Colbert I. King is a well-known collumist of the Washington Post. Here is our answer to his opinion article from last weekend:
When I was reading your Ed today I got some possible solutions to your questions.
Youth crime is a well known problem in Eastern Europe mostly in the unemployed, low income communities. The solutions of the Hungarian government for example are the followings: until the age 16 everyone has to attend school. If the children don’t attend the classes then the parents also face the consequences. Their subsidies can be cut. Also in school where more behavioral problems happen, the leader of the school can ask for school guardians. As I learned in a pedagogy course years ago, the problem in the school is not with the children, it is with the parents.
Another solution is to offer dormitories for those students who attend secondary school studies away from their home village.
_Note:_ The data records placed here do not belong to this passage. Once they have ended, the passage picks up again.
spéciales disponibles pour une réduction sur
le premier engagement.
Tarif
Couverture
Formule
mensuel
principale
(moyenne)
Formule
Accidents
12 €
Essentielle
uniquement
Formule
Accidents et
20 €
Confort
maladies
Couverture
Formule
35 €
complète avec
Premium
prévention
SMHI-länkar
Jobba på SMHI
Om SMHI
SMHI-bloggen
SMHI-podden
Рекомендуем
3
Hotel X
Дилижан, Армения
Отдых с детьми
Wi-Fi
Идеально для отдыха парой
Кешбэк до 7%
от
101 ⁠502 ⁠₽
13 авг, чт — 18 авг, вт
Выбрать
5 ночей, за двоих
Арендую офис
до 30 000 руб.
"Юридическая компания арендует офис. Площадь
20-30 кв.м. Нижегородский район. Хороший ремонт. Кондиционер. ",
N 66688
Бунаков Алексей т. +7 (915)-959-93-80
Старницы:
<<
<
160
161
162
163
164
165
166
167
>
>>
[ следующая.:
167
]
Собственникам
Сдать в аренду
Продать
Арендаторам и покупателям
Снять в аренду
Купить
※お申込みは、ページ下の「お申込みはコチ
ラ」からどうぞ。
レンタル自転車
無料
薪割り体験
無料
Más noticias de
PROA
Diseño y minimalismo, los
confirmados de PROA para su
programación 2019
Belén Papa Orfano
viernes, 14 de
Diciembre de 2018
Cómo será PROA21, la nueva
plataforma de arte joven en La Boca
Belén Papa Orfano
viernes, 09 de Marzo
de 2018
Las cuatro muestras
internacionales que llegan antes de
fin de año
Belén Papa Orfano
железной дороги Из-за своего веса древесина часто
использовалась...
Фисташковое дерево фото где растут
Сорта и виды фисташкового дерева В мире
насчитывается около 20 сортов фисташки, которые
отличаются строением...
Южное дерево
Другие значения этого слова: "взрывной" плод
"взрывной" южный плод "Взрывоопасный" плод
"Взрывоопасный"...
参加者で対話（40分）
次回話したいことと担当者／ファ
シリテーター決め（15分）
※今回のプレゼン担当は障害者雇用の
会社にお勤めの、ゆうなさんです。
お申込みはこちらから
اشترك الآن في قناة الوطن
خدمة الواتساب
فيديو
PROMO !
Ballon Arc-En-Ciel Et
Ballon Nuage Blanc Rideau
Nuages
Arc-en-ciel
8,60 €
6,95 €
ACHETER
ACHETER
People behave in a different way in a new environment.
The solution for the unemployed parents is the public work programme. These people have to wake up every day and go to the workplace even if they don’t do so much, they feel important. They earn some money and get used to work. After that they look for better jobs. Also offering them courses can help them to get better jobs.
The community and community leaders like pastors from churches can also help the young people and parents to deal with their problems in a different way and forget about robbing, beating or killing others.
The youth prisons and the law enforcement are late answers. Problems like this should be stopped in the nursery school.
As we say, the way Steve got used to doing things, the same way Steven acts.